Der Mensch, so Anders, habe sich mit Hilfe einer rasanten naturwissenschaftlich-technischen Entwicklung Zerstörungspotentiale geschaffen, die sein Vorstellungsvermögen übersteigen. Die Entwicklungsgeschwindigkeit des menschlichen Bewusstseins könne mit derjenigen des technologischen Fortschritts nicht mehr mithalten; Anders bezog sich dabei vor allem auf die Atomkraft und das atomare Wettrüsten.

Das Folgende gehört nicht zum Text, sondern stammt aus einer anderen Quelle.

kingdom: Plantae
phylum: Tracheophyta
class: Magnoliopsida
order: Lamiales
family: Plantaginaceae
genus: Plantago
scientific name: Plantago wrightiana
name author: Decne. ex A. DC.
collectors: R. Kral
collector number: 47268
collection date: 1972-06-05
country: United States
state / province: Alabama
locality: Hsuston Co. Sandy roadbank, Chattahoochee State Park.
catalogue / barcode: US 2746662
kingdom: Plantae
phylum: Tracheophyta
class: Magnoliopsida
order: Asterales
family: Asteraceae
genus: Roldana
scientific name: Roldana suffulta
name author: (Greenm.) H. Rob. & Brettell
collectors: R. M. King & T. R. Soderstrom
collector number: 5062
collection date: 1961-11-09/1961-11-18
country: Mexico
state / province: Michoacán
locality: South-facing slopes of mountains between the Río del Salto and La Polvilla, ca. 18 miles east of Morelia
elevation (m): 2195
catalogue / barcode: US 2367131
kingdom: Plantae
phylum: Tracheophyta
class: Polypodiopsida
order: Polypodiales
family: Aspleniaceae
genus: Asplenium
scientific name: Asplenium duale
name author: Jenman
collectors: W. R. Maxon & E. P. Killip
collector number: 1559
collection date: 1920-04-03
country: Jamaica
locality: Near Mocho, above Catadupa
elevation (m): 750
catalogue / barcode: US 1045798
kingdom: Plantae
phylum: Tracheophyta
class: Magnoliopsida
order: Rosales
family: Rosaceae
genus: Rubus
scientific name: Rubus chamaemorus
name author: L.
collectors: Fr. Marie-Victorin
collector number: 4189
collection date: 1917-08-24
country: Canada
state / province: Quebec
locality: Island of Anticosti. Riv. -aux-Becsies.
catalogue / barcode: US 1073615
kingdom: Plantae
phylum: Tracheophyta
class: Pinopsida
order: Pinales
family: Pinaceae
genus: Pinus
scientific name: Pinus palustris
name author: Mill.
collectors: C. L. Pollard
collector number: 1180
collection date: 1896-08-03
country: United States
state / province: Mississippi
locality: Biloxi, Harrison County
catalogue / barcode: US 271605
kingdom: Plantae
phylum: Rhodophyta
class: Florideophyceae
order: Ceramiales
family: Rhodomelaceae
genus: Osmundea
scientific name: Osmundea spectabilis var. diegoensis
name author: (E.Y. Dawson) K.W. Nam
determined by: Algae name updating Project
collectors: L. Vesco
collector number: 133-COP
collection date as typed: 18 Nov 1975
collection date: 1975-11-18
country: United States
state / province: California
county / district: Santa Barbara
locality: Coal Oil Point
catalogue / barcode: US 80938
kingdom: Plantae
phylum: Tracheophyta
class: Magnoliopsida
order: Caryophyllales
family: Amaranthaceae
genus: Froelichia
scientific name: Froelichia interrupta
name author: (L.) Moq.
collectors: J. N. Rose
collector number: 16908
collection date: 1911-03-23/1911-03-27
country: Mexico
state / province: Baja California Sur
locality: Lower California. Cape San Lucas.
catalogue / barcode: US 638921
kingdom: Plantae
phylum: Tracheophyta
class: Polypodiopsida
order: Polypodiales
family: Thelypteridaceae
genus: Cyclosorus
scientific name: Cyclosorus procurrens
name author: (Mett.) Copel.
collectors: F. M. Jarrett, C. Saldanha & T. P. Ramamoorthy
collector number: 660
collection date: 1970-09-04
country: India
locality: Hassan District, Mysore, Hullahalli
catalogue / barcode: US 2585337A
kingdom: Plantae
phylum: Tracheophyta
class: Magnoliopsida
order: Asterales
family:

Man könnte sein Philosophem (mit einigen Einschränkungen) allerdings auch auf die Sphäre des politischen Demiurgentums ausdehnen: Der Glaube, eine Vielzahl von Völkern mit Hilfe eines politischen Konstrukts, angefangen von der Währungsunion bis hin zu totalitären Zwangsjacken wie dem ESM quasi „über Nacht“ zu einem homogenen Ganzen schmieden zu können, einem Gleichstrom-Wachstumsmotor, hat sich als falsch erwiesen. Die negativen Folgen wachsen den Planern teils über den Kopf, die menschliche „Hybris“ droht abermals das Schiff zum Kentern zu bringen. Statt aber das zu tun, was Intellektuelle eigentlich ausmacht – die Fähigkeit zu besitzen, die eigenen Wunschvorstellungen in Frage stellen zu können und eventuell einer abermaligen Prüfung auf empirischer Basis unterziehen zu müssen – mauert man sich im Traumschloss ein und baut ständig neue Werkzeugschuppen aus demselben brüchigen ideologischen Ausgangsmaterial.

Die Krise ist weniger eine der Intellektuellen – sie entspringt einem Mangel an Intellektualität.